Is suspension a primitive or a trick?
Resonate is addressing the problem of suspension by pinning the answer to a protocol instead of a runtime.
Have you read this? Hanging Promises for Control Flow.
So, if I understand it correctly, you’re inside a serverless function. You hit a step you can’t finish in this invocation. You need to get the user’s async function off the stack without throwing — because user try/catch might swallow the signal. So you await a promise that never resolves. Function suspends, process gets torn down, GC cleans up the frame, fresh invocation replays from the top using a memoization map of finished steps.
Clever, though isn’t this a workaround for a problem that only exists because suspension isn’t a first-class thing the runtime owns?
Seems like the whole maneuver leans on a property of the language’s runtime, where each language would require its own version of the trick with its own caveats.
As you know I work Resonate HQ and we bet (well, Dominik Tornow bet) that suspension shouldn’t be a clever thing the runtime sneaks past user code — it should be a protocol.
Coincidentally enough, the protocol calls for a durable promise that lives outside any single process, or any single language.

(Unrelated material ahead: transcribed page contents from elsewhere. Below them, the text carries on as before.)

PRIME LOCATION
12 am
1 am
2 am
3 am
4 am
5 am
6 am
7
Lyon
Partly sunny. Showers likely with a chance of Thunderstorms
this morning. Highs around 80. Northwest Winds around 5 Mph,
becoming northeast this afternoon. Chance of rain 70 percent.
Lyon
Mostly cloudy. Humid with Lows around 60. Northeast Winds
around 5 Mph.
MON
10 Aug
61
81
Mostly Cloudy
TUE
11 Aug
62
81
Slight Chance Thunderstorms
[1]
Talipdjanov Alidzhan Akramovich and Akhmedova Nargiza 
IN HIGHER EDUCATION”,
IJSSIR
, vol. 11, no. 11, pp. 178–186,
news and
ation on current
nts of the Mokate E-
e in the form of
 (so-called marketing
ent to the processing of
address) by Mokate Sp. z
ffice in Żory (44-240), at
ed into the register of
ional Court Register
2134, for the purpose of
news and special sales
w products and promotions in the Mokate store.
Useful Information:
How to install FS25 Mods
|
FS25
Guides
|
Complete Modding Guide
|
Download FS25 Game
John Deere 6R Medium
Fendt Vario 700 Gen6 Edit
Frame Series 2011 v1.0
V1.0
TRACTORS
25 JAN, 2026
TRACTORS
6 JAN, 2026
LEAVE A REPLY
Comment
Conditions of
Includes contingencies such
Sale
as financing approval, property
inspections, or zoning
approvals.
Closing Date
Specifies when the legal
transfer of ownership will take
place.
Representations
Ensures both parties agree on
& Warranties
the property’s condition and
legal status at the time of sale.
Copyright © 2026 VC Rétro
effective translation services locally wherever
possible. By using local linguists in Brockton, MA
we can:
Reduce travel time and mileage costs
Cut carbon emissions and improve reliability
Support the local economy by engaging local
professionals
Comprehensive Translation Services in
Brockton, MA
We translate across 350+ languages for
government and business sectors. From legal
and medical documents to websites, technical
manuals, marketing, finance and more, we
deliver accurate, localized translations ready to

When a function awaits a durable promise, the runtime parks the computation. Promise resolves — same process, different process, one that doesn’t exist yet — computation comes back. No exception to dodge, no GC trick to lean on. The await (or in the current Resonate Typescript SDK version its yield) means what it says.
If that’s right, the hanging-promise technique is a great answer inside one language’s constraints, but Resonate is making the same problem moot one layer down by pinning the answer to a protocol instead of a runtime.
If you think I’ve got something backwards, tell me.